The Southern Association of Colleges and Schools is a private, non-profit, voluntary organization founded in 1895 in Atlanta, Georgia, for the purpose of setting standards and improving education in the colleges and schools of the South. Five other private regional accrediting associations have been established to do similar work in other regions of the United States. All of these regional accrediting associations have commissions which develop standards for and accredit postsecondary degree-granting institutions. The Association's Commission on Colleges (COC) accredits institutions awarding associate, baccalaureate, masters, specialists, or doctoral degrees in the eleven U.S. southern states (Alabama, Florida, Georgia, Kentucky, Louisiana, Mississippi, North Carolina, South Carolina, Tennessee, Texas, and Virginia) and in Latin America.
The accrediting activities are carried out by volunteers from the accredited institutions and programs. Periodically an institution or program is reevaluated (reaffirmed in accreditation) after an accrediting team visit by peers (those from other institutions or programs). Institutions accredited by the Commission On Colleges of the Southern Association of Colleges and Schools go through reaffirmation every ten years.
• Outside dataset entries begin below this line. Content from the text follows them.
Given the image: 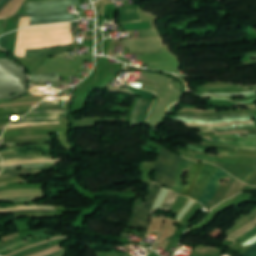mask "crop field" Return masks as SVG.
<instances>
[{"label":"crop field","mask_w":256,"mask_h":256,"mask_svg":"<svg viewBox=\"0 0 256 256\" xmlns=\"http://www.w3.org/2000/svg\"><path fill=\"white\" fill-rule=\"evenodd\" d=\"M64 30H70V23L39 26V27H28V31H27V28L20 30L18 33V38L16 42L15 56L24 57L26 31H27V34H30V33H48V32L64 31ZM71 37L73 36L70 31L55 32V33H49V34H30V35H27L26 42L51 41V40H59V39H65V38H71ZM72 41H73V38L59 40V41H51V42L26 43V49H39V48H45V47L70 45L72 44Z\"/></svg>","instance_id":"obj_1"},{"label":"crop field","mask_w":256,"mask_h":256,"mask_svg":"<svg viewBox=\"0 0 256 256\" xmlns=\"http://www.w3.org/2000/svg\"><path fill=\"white\" fill-rule=\"evenodd\" d=\"M182 158L174 152L163 148L156 160L155 181L171 189L177 167Z\"/></svg>","instance_id":"obj_2"},{"label":"crop field","mask_w":256,"mask_h":256,"mask_svg":"<svg viewBox=\"0 0 256 256\" xmlns=\"http://www.w3.org/2000/svg\"><path fill=\"white\" fill-rule=\"evenodd\" d=\"M27 16H31L30 26L75 20L74 14L68 13L66 7L48 10L27 11Z\"/></svg>","instance_id":"obj_3"},{"label":"crop field","mask_w":256,"mask_h":256,"mask_svg":"<svg viewBox=\"0 0 256 256\" xmlns=\"http://www.w3.org/2000/svg\"><path fill=\"white\" fill-rule=\"evenodd\" d=\"M159 189H160V186H157L155 184L153 185V187L148 195L144 209L138 208V207L133 208V215H132L128 225L142 227V228L148 227L151 206H152L153 200L156 197Z\"/></svg>","instance_id":"obj_4"},{"label":"crop field","mask_w":256,"mask_h":256,"mask_svg":"<svg viewBox=\"0 0 256 256\" xmlns=\"http://www.w3.org/2000/svg\"><path fill=\"white\" fill-rule=\"evenodd\" d=\"M216 169H217V167L206 163L199 178L197 179L194 190L191 193V198L198 201V199L202 195L211 175L215 172Z\"/></svg>","instance_id":"obj_5"},{"label":"crop field","mask_w":256,"mask_h":256,"mask_svg":"<svg viewBox=\"0 0 256 256\" xmlns=\"http://www.w3.org/2000/svg\"><path fill=\"white\" fill-rule=\"evenodd\" d=\"M226 174L227 173H225L223 170L218 168V170L211 177L206 190L204 191L203 195L199 199V202H201L203 205L208 204L210 202L211 198L213 197V195L215 194V192L217 191L220 185L218 181L220 179H224Z\"/></svg>","instance_id":"obj_6"},{"label":"crop field","mask_w":256,"mask_h":256,"mask_svg":"<svg viewBox=\"0 0 256 256\" xmlns=\"http://www.w3.org/2000/svg\"><path fill=\"white\" fill-rule=\"evenodd\" d=\"M76 4H78V0H52L38 3H28L27 10L57 8Z\"/></svg>","instance_id":"obj_7"},{"label":"crop field","mask_w":256,"mask_h":256,"mask_svg":"<svg viewBox=\"0 0 256 256\" xmlns=\"http://www.w3.org/2000/svg\"><path fill=\"white\" fill-rule=\"evenodd\" d=\"M204 165H205V163H203V164L195 163L194 164V166L191 168V170L188 174V178H187L188 185H185L181 195H185V196L189 197V195L194 187L195 181Z\"/></svg>","instance_id":"obj_8"},{"label":"crop field","mask_w":256,"mask_h":256,"mask_svg":"<svg viewBox=\"0 0 256 256\" xmlns=\"http://www.w3.org/2000/svg\"><path fill=\"white\" fill-rule=\"evenodd\" d=\"M192 165H193V162L183 158V160L179 166L176 181H175V186L172 191H174L177 194H180V192L183 188L182 181L180 179L182 176V173H183V171L189 170L192 167Z\"/></svg>","instance_id":"obj_9"},{"label":"crop field","mask_w":256,"mask_h":256,"mask_svg":"<svg viewBox=\"0 0 256 256\" xmlns=\"http://www.w3.org/2000/svg\"><path fill=\"white\" fill-rule=\"evenodd\" d=\"M255 87H249V88H239V87H201L197 90L201 92H222V93H239V92H245L248 90L255 89Z\"/></svg>","instance_id":"obj_10"},{"label":"crop field","mask_w":256,"mask_h":256,"mask_svg":"<svg viewBox=\"0 0 256 256\" xmlns=\"http://www.w3.org/2000/svg\"><path fill=\"white\" fill-rule=\"evenodd\" d=\"M141 21L139 8L123 9L121 23Z\"/></svg>","instance_id":"obj_11"},{"label":"crop field","mask_w":256,"mask_h":256,"mask_svg":"<svg viewBox=\"0 0 256 256\" xmlns=\"http://www.w3.org/2000/svg\"><path fill=\"white\" fill-rule=\"evenodd\" d=\"M256 226V219H254L252 222H250L248 225L244 226L240 230L236 231L235 233L231 234L226 238V240L234 241L235 238L240 237L242 234L246 233L250 229L254 228Z\"/></svg>","instance_id":"obj_12"},{"label":"crop field","mask_w":256,"mask_h":256,"mask_svg":"<svg viewBox=\"0 0 256 256\" xmlns=\"http://www.w3.org/2000/svg\"><path fill=\"white\" fill-rule=\"evenodd\" d=\"M66 48V47H63ZM62 48H54V49H43V50H28L26 51V57H35V58H44L45 54L54 50H58Z\"/></svg>","instance_id":"obj_13"},{"label":"crop field","mask_w":256,"mask_h":256,"mask_svg":"<svg viewBox=\"0 0 256 256\" xmlns=\"http://www.w3.org/2000/svg\"><path fill=\"white\" fill-rule=\"evenodd\" d=\"M52 80H60L58 74H47V75H35L30 76V81H52Z\"/></svg>","instance_id":"obj_14"},{"label":"crop field","mask_w":256,"mask_h":256,"mask_svg":"<svg viewBox=\"0 0 256 256\" xmlns=\"http://www.w3.org/2000/svg\"><path fill=\"white\" fill-rule=\"evenodd\" d=\"M177 198H178V195L174 194L173 192H170L168 198L162 205L161 210L169 212V210L172 208Z\"/></svg>","instance_id":"obj_15"},{"label":"crop field","mask_w":256,"mask_h":256,"mask_svg":"<svg viewBox=\"0 0 256 256\" xmlns=\"http://www.w3.org/2000/svg\"><path fill=\"white\" fill-rule=\"evenodd\" d=\"M18 209H55L54 206H17V207H8L0 208V211H12Z\"/></svg>","instance_id":"obj_16"},{"label":"crop field","mask_w":256,"mask_h":256,"mask_svg":"<svg viewBox=\"0 0 256 256\" xmlns=\"http://www.w3.org/2000/svg\"><path fill=\"white\" fill-rule=\"evenodd\" d=\"M47 158H54V156L53 155H46V156H29V157H20V158H6V159H3V162L28 160V159H47Z\"/></svg>","instance_id":"obj_17"},{"label":"crop field","mask_w":256,"mask_h":256,"mask_svg":"<svg viewBox=\"0 0 256 256\" xmlns=\"http://www.w3.org/2000/svg\"><path fill=\"white\" fill-rule=\"evenodd\" d=\"M55 165H56V163H39V164H30V165L7 166V167H4V169L18 168V167H22V168H28V167H50V166H55Z\"/></svg>","instance_id":"obj_18"},{"label":"crop field","mask_w":256,"mask_h":256,"mask_svg":"<svg viewBox=\"0 0 256 256\" xmlns=\"http://www.w3.org/2000/svg\"><path fill=\"white\" fill-rule=\"evenodd\" d=\"M149 104H150V100H145L144 101V104H143V106L140 109L136 125H141L142 124L143 117H144V115H145V113H146V111H147V109L149 107Z\"/></svg>","instance_id":"obj_19"},{"label":"crop field","mask_w":256,"mask_h":256,"mask_svg":"<svg viewBox=\"0 0 256 256\" xmlns=\"http://www.w3.org/2000/svg\"><path fill=\"white\" fill-rule=\"evenodd\" d=\"M39 162H60V159L28 160V161L8 162V163H4V165H14V164H22V163H39Z\"/></svg>","instance_id":"obj_20"},{"label":"crop field","mask_w":256,"mask_h":256,"mask_svg":"<svg viewBox=\"0 0 256 256\" xmlns=\"http://www.w3.org/2000/svg\"><path fill=\"white\" fill-rule=\"evenodd\" d=\"M129 90L132 91L133 93L135 94H138V95H141L145 98H148V99H153L154 98V94L150 93V92H147V91H143V90H139V89H135V88H132L130 86H128Z\"/></svg>","instance_id":"obj_21"},{"label":"crop field","mask_w":256,"mask_h":256,"mask_svg":"<svg viewBox=\"0 0 256 256\" xmlns=\"http://www.w3.org/2000/svg\"><path fill=\"white\" fill-rule=\"evenodd\" d=\"M256 118H250V119H237V120H227V121H216V122H199V121H185V120H177L176 121H181V122H189V123H206V124H217V123H224V122H230V121H247V120H253Z\"/></svg>","instance_id":"obj_22"},{"label":"crop field","mask_w":256,"mask_h":256,"mask_svg":"<svg viewBox=\"0 0 256 256\" xmlns=\"http://www.w3.org/2000/svg\"><path fill=\"white\" fill-rule=\"evenodd\" d=\"M240 115H254V114H249V113H242V114H226V115L211 116V117H202V116H194V115H178V116L193 117V118H221V117H225V116H240Z\"/></svg>","instance_id":"obj_23"},{"label":"crop field","mask_w":256,"mask_h":256,"mask_svg":"<svg viewBox=\"0 0 256 256\" xmlns=\"http://www.w3.org/2000/svg\"><path fill=\"white\" fill-rule=\"evenodd\" d=\"M25 212L57 213L55 210H19V211L4 212V213H6V214H16V213H25Z\"/></svg>","instance_id":"obj_24"},{"label":"crop field","mask_w":256,"mask_h":256,"mask_svg":"<svg viewBox=\"0 0 256 256\" xmlns=\"http://www.w3.org/2000/svg\"><path fill=\"white\" fill-rule=\"evenodd\" d=\"M39 173L41 172L11 173V174L0 175V178L22 176V175H38Z\"/></svg>","instance_id":"obj_25"},{"label":"crop field","mask_w":256,"mask_h":256,"mask_svg":"<svg viewBox=\"0 0 256 256\" xmlns=\"http://www.w3.org/2000/svg\"><path fill=\"white\" fill-rule=\"evenodd\" d=\"M143 101L144 100L140 98L139 101H138V104H137V106H136V108L134 110V113L132 115V128L135 127V121H136V117H137V114H138V110L141 107Z\"/></svg>","instance_id":"obj_26"},{"label":"crop field","mask_w":256,"mask_h":256,"mask_svg":"<svg viewBox=\"0 0 256 256\" xmlns=\"http://www.w3.org/2000/svg\"><path fill=\"white\" fill-rule=\"evenodd\" d=\"M256 234V228L250 230L249 232H247L246 234H244L243 236H241L239 239H237V241L240 242H245L247 239H249L250 237L254 236Z\"/></svg>","instance_id":"obj_27"},{"label":"crop field","mask_w":256,"mask_h":256,"mask_svg":"<svg viewBox=\"0 0 256 256\" xmlns=\"http://www.w3.org/2000/svg\"><path fill=\"white\" fill-rule=\"evenodd\" d=\"M246 117H256V116L230 117V118H223V119H192V118H183V117H175V118L187 119V120H199V121H216V120H225V119H232V118H246ZM171 118H173V117H171Z\"/></svg>","instance_id":"obj_28"},{"label":"crop field","mask_w":256,"mask_h":256,"mask_svg":"<svg viewBox=\"0 0 256 256\" xmlns=\"http://www.w3.org/2000/svg\"><path fill=\"white\" fill-rule=\"evenodd\" d=\"M58 247H60V245L55 246V247H53V248H51V249H49L47 251H43V252H40V253H37V254H33V255H30V256H45L47 254H50V253H53V252H56V251L62 249V248H58Z\"/></svg>","instance_id":"obj_29"},{"label":"crop field","mask_w":256,"mask_h":256,"mask_svg":"<svg viewBox=\"0 0 256 256\" xmlns=\"http://www.w3.org/2000/svg\"><path fill=\"white\" fill-rule=\"evenodd\" d=\"M195 158H202V159H206V160H210V161L229 163V164H234V162H235V161L223 160V159H213V158H209V157H205V156H199V155H196Z\"/></svg>","instance_id":"obj_30"},{"label":"crop field","mask_w":256,"mask_h":256,"mask_svg":"<svg viewBox=\"0 0 256 256\" xmlns=\"http://www.w3.org/2000/svg\"><path fill=\"white\" fill-rule=\"evenodd\" d=\"M63 238H65V236L57 237V238H54V239H51V240H48V241H45V242H42V243H38V244H35V245L27 246V247H25V248H23V249H21V250H19V251H17V252L11 253V254L6 255V256H12V255H14V254H16V253H18V252H20V251L24 250V249L32 248V247H35V246H38V245L44 244V243H46V242L55 241V240L63 239Z\"/></svg>","instance_id":"obj_31"},{"label":"crop field","mask_w":256,"mask_h":256,"mask_svg":"<svg viewBox=\"0 0 256 256\" xmlns=\"http://www.w3.org/2000/svg\"><path fill=\"white\" fill-rule=\"evenodd\" d=\"M42 198H12V199H1L0 202H14V201H26V200H41Z\"/></svg>","instance_id":"obj_32"},{"label":"crop field","mask_w":256,"mask_h":256,"mask_svg":"<svg viewBox=\"0 0 256 256\" xmlns=\"http://www.w3.org/2000/svg\"><path fill=\"white\" fill-rule=\"evenodd\" d=\"M57 236H60V235H52V236H50V237L41 239V240H39V241H35V242L28 243V244H26V245H23V246H21V247H18V248H16V249H14V250H11V251H9V252H7V253H4V254H2L1 256H4V255H6V254H8V253H11V252H14V251H16V250H19V249H21V248H23V247H25V246H27V245L34 244V243H38V242H41V241H44V240H47V239H50V238H54V237H57Z\"/></svg>","instance_id":"obj_33"},{"label":"crop field","mask_w":256,"mask_h":256,"mask_svg":"<svg viewBox=\"0 0 256 256\" xmlns=\"http://www.w3.org/2000/svg\"><path fill=\"white\" fill-rule=\"evenodd\" d=\"M65 240H66V239H64V240H59V241H55V242H63V241H65ZM55 242H51V243L44 244V245H41V246H38V247H35V248H32V249L25 250V251H23V252H21V253L15 255V256H21V255H23V254H25V253H28V252L32 251V250L46 247V246H48V245H50V244H52V243H55Z\"/></svg>","instance_id":"obj_34"},{"label":"crop field","mask_w":256,"mask_h":256,"mask_svg":"<svg viewBox=\"0 0 256 256\" xmlns=\"http://www.w3.org/2000/svg\"><path fill=\"white\" fill-rule=\"evenodd\" d=\"M255 124H247V125H239V126H253ZM236 125L234 126H226V127H190L188 126V128H192V129H219V128H229V127H235Z\"/></svg>","instance_id":"obj_35"},{"label":"crop field","mask_w":256,"mask_h":256,"mask_svg":"<svg viewBox=\"0 0 256 256\" xmlns=\"http://www.w3.org/2000/svg\"><path fill=\"white\" fill-rule=\"evenodd\" d=\"M26 170H28V171H47V170H50V168H29V169H26ZM11 172H18V171L14 170V169H12V170H4L2 172V174H4V173H11Z\"/></svg>","instance_id":"obj_36"},{"label":"crop field","mask_w":256,"mask_h":256,"mask_svg":"<svg viewBox=\"0 0 256 256\" xmlns=\"http://www.w3.org/2000/svg\"><path fill=\"white\" fill-rule=\"evenodd\" d=\"M256 92V90H252L246 93H240V94H200L201 96H215V95H230V96H242L247 95L249 93Z\"/></svg>","instance_id":"obj_37"},{"label":"crop field","mask_w":256,"mask_h":256,"mask_svg":"<svg viewBox=\"0 0 256 256\" xmlns=\"http://www.w3.org/2000/svg\"><path fill=\"white\" fill-rule=\"evenodd\" d=\"M38 1H45V0H25V2L23 3V5L21 6V8L18 10L17 13H25L26 12L27 2H38Z\"/></svg>","instance_id":"obj_38"},{"label":"crop field","mask_w":256,"mask_h":256,"mask_svg":"<svg viewBox=\"0 0 256 256\" xmlns=\"http://www.w3.org/2000/svg\"><path fill=\"white\" fill-rule=\"evenodd\" d=\"M60 122H52V123H25L21 125H13V126H8V128L11 127H22V126H28V125H43V124H59Z\"/></svg>","instance_id":"obj_39"},{"label":"crop field","mask_w":256,"mask_h":256,"mask_svg":"<svg viewBox=\"0 0 256 256\" xmlns=\"http://www.w3.org/2000/svg\"><path fill=\"white\" fill-rule=\"evenodd\" d=\"M234 123H250V122H234ZM234 123H225V124H218V125H206V124H188L185 123L186 125H192V126H226Z\"/></svg>","instance_id":"obj_40"},{"label":"crop field","mask_w":256,"mask_h":256,"mask_svg":"<svg viewBox=\"0 0 256 256\" xmlns=\"http://www.w3.org/2000/svg\"><path fill=\"white\" fill-rule=\"evenodd\" d=\"M29 20H30V17L21 18L19 29L28 26Z\"/></svg>","instance_id":"obj_41"},{"label":"crop field","mask_w":256,"mask_h":256,"mask_svg":"<svg viewBox=\"0 0 256 256\" xmlns=\"http://www.w3.org/2000/svg\"><path fill=\"white\" fill-rule=\"evenodd\" d=\"M243 256H256V244L252 245L251 249Z\"/></svg>","instance_id":"obj_42"},{"label":"crop field","mask_w":256,"mask_h":256,"mask_svg":"<svg viewBox=\"0 0 256 256\" xmlns=\"http://www.w3.org/2000/svg\"><path fill=\"white\" fill-rule=\"evenodd\" d=\"M62 117H65L64 116H54V117H43V118H26V119H18V120H15L13 122H16V121H25V120H33V119H53V118H62Z\"/></svg>","instance_id":"obj_43"},{"label":"crop field","mask_w":256,"mask_h":256,"mask_svg":"<svg viewBox=\"0 0 256 256\" xmlns=\"http://www.w3.org/2000/svg\"><path fill=\"white\" fill-rule=\"evenodd\" d=\"M48 232H51V231H48ZM48 232H46V233H48ZM46 233H42V234H39V235H35V236H31V237H28V238L21 239V240L15 242V243H13V244H10V245H8V246L17 244V243L22 242V241H24V240H27V239H30V238H33V237H37V236H40V235H43V234H46ZM8 246L2 247V248H0V250L6 248V247H8Z\"/></svg>","instance_id":"obj_44"},{"label":"crop field","mask_w":256,"mask_h":256,"mask_svg":"<svg viewBox=\"0 0 256 256\" xmlns=\"http://www.w3.org/2000/svg\"><path fill=\"white\" fill-rule=\"evenodd\" d=\"M50 147H51V146H47V147H35V148L50 149ZM24 149H29V148L7 149V150H1L0 152L15 151V150H24Z\"/></svg>","instance_id":"obj_45"},{"label":"crop field","mask_w":256,"mask_h":256,"mask_svg":"<svg viewBox=\"0 0 256 256\" xmlns=\"http://www.w3.org/2000/svg\"><path fill=\"white\" fill-rule=\"evenodd\" d=\"M256 126H253V127H246V128H234V129H219L217 130L218 132H221V131H233V130H242V129H255Z\"/></svg>","instance_id":"obj_46"},{"label":"crop field","mask_w":256,"mask_h":256,"mask_svg":"<svg viewBox=\"0 0 256 256\" xmlns=\"http://www.w3.org/2000/svg\"><path fill=\"white\" fill-rule=\"evenodd\" d=\"M256 242V236L250 238L248 241H246L245 243L241 244L243 246H248V245H252Z\"/></svg>","instance_id":"obj_47"},{"label":"crop field","mask_w":256,"mask_h":256,"mask_svg":"<svg viewBox=\"0 0 256 256\" xmlns=\"http://www.w3.org/2000/svg\"><path fill=\"white\" fill-rule=\"evenodd\" d=\"M68 110H60V111H46V112H30L28 114H39V113H63L67 112Z\"/></svg>","instance_id":"obj_48"},{"label":"crop field","mask_w":256,"mask_h":256,"mask_svg":"<svg viewBox=\"0 0 256 256\" xmlns=\"http://www.w3.org/2000/svg\"><path fill=\"white\" fill-rule=\"evenodd\" d=\"M42 121H61V119H53V120H34V121H26V122H42ZM20 123H25V122H16V123H11L12 124H20Z\"/></svg>","instance_id":"obj_49"},{"label":"crop field","mask_w":256,"mask_h":256,"mask_svg":"<svg viewBox=\"0 0 256 256\" xmlns=\"http://www.w3.org/2000/svg\"><path fill=\"white\" fill-rule=\"evenodd\" d=\"M7 36H8V34L2 37L1 43H0V47H1V48H4V49H5Z\"/></svg>","instance_id":"obj_50"},{"label":"crop field","mask_w":256,"mask_h":256,"mask_svg":"<svg viewBox=\"0 0 256 256\" xmlns=\"http://www.w3.org/2000/svg\"><path fill=\"white\" fill-rule=\"evenodd\" d=\"M256 170V167H253L252 168V170L248 173V174H246L242 179H241V181H245V180H247L248 178H249V176L254 172Z\"/></svg>","instance_id":"obj_51"},{"label":"crop field","mask_w":256,"mask_h":256,"mask_svg":"<svg viewBox=\"0 0 256 256\" xmlns=\"http://www.w3.org/2000/svg\"><path fill=\"white\" fill-rule=\"evenodd\" d=\"M23 244H25V242H22V243H20V244L14 245V246H12V247H10V248H8V249H5V250H3V251H0V254L6 252V251H8V250H11V249H13V248H16V247H18V246H21V245H23Z\"/></svg>","instance_id":"obj_52"},{"label":"crop field","mask_w":256,"mask_h":256,"mask_svg":"<svg viewBox=\"0 0 256 256\" xmlns=\"http://www.w3.org/2000/svg\"><path fill=\"white\" fill-rule=\"evenodd\" d=\"M63 114H66V113H63ZM63 114H51V115H26L22 118H25V117H37V116H52V115H63Z\"/></svg>","instance_id":"obj_53"},{"label":"crop field","mask_w":256,"mask_h":256,"mask_svg":"<svg viewBox=\"0 0 256 256\" xmlns=\"http://www.w3.org/2000/svg\"><path fill=\"white\" fill-rule=\"evenodd\" d=\"M70 54H66V52L65 53H57V54H55V55H52V56H49V57H54V56H69Z\"/></svg>","instance_id":"obj_54"},{"label":"crop field","mask_w":256,"mask_h":256,"mask_svg":"<svg viewBox=\"0 0 256 256\" xmlns=\"http://www.w3.org/2000/svg\"><path fill=\"white\" fill-rule=\"evenodd\" d=\"M61 103V101H54V102H41L40 104H58Z\"/></svg>","instance_id":"obj_55"},{"label":"crop field","mask_w":256,"mask_h":256,"mask_svg":"<svg viewBox=\"0 0 256 256\" xmlns=\"http://www.w3.org/2000/svg\"><path fill=\"white\" fill-rule=\"evenodd\" d=\"M33 151H51V150H31V151H18L17 153H26V152H33Z\"/></svg>","instance_id":"obj_56"},{"label":"crop field","mask_w":256,"mask_h":256,"mask_svg":"<svg viewBox=\"0 0 256 256\" xmlns=\"http://www.w3.org/2000/svg\"><path fill=\"white\" fill-rule=\"evenodd\" d=\"M62 252H64V250H61V251L56 252V253H53V254H51V255H49V256H55V255H58V254H60V253H62Z\"/></svg>","instance_id":"obj_57"},{"label":"crop field","mask_w":256,"mask_h":256,"mask_svg":"<svg viewBox=\"0 0 256 256\" xmlns=\"http://www.w3.org/2000/svg\"><path fill=\"white\" fill-rule=\"evenodd\" d=\"M2 21H3V20H0V28H1V25H2ZM4 21H5V20H4ZM4 21H3V25H4ZM3 25H2V28H1L0 35H1V33H2Z\"/></svg>","instance_id":"obj_58"},{"label":"crop field","mask_w":256,"mask_h":256,"mask_svg":"<svg viewBox=\"0 0 256 256\" xmlns=\"http://www.w3.org/2000/svg\"><path fill=\"white\" fill-rule=\"evenodd\" d=\"M10 1H11V0H8V1L4 4L3 7H5ZM3 7H2V8H3ZM2 8H1V9H2ZM1 9H0V11H1Z\"/></svg>","instance_id":"obj_59"},{"label":"crop field","mask_w":256,"mask_h":256,"mask_svg":"<svg viewBox=\"0 0 256 256\" xmlns=\"http://www.w3.org/2000/svg\"><path fill=\"white\" fill-rule=\"evenodd\" d=\"M7 0H4L1 4H0V7L6 2Z\"/></svg>","instance_id":"obj_60"},{"label":"crop field","mask_w":256,"mask_h":256,"mask_svg":"<svg viewBox=\"0 0 256 256\" xmlns=\"http://www.w3.org/2000/svg\"><path fill=\"white\" fill-rule=\"evenodd\" d=\"M237 136H239V135H237ZM247 136H249V137H254V136H256V135H247Z\"/></svg>","instance_id":"obj_61"},{"label":"crop field","mask_w":256,"mask_h":256,"mask_svg":"<svg viewBox=\"0 0 256 256\" xmlns=\"http://www.w3.org/2000/svg\"><path fill=\"white\" fill-rule=\"evenodd\" d=\"M251 58H254V59H256V57H251Z\"/></svg>","instance_id":"obj_62"},{"label":"crop field","mask_w":256,"mask_h":256,"mask_svg":"<svg viewBox=\"0 0 256 256\" xmlns=\"http://www.w3.org/2000/svg\"><path fill=\"white\" fill-rule=\"evenodd\" d=\"M3 0H0V3L2 2Z\"/></svg>","instance_id":"obj_63"},{"label":"crop field","mask_w":256,"mask_h":256,"mask_svg":"<svg viewBox=\"0 0 256 256\" xmlns=\"http://www.w3.org/2000/svg\"><path fill=\"white\" fill-rule=\"evenodd\" d=\"M0 166H2V163H0Z\"/></svg>","instance_id":"obj_64"},{"label":"crop field","mask_w":256,"mask_h":256,"mask_svg":"<svg viewBox=\"0 0 256 256\" xmlns=\"http://www.w3.org/2000/svg\"><path fill=\"white\" fill-rule=\"evenodd\" d=\"M0 162H2V160L0 159Z\"/></svg>","instance_id":"obj_65"},{"label":"crop field","mask_w":256,"mask_h":256,"mask_svg":"<svg viewBox=\"0 0 256 256\" xmlns=\"http://www.w3.org/2000/svg\"><path fill=\"white\" fill-rule=\"evenodd\" d=\"M2 169V167H0V170Z\"/></svg>","instance_id":"obj_66"},{"label":"crop field","mask_w":256,"mask_h":256,"mask_svg":"<svg viewBox=\"0 0 256 256\" xmlns=\"http://www.w3.org/2000/svg\"><path fill=\"white\" fill-rule=\"evenodd\" d=\"M1 39V38H0Z\"/></svg>","instance_id":"obj_67"}]
</instances>
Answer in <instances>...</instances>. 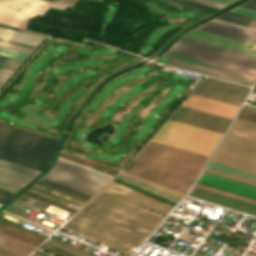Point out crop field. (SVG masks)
Returning <instances> with one entry per match:
<instances>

The accrediting decisions are made by the representatives chosen from the membership, along with representatives of the public. The Commission on Colleges is composed of 77 representatives. Accrediting decisions are not made by the staff of an accrediting association.
There are, for historical reasons, eight institutional accrediting commissions of higher education within the six regional accrediting associations: the Commission on Colleges of the Southern Association of Colleges and Schools, and the Middle States Association. of Colleges and Schools, the New England Association of Schools and Colleges (two commissions), the North Central Association of Colleges and Schools, the Northwest Association of Schools and Colleges, and the Western Association of Schools and Colleges (two commissions). The directors of these higher education commissions meet together to cooperate on common concerns. Although there are some differences in standards and procedures from region to region, the eight regional commissions operate similarly. The regional accrediting associations have traditionally accredited a wide diversity of degree-granting institutions, including two-year colleges, four-year colleges, and graduate institutions.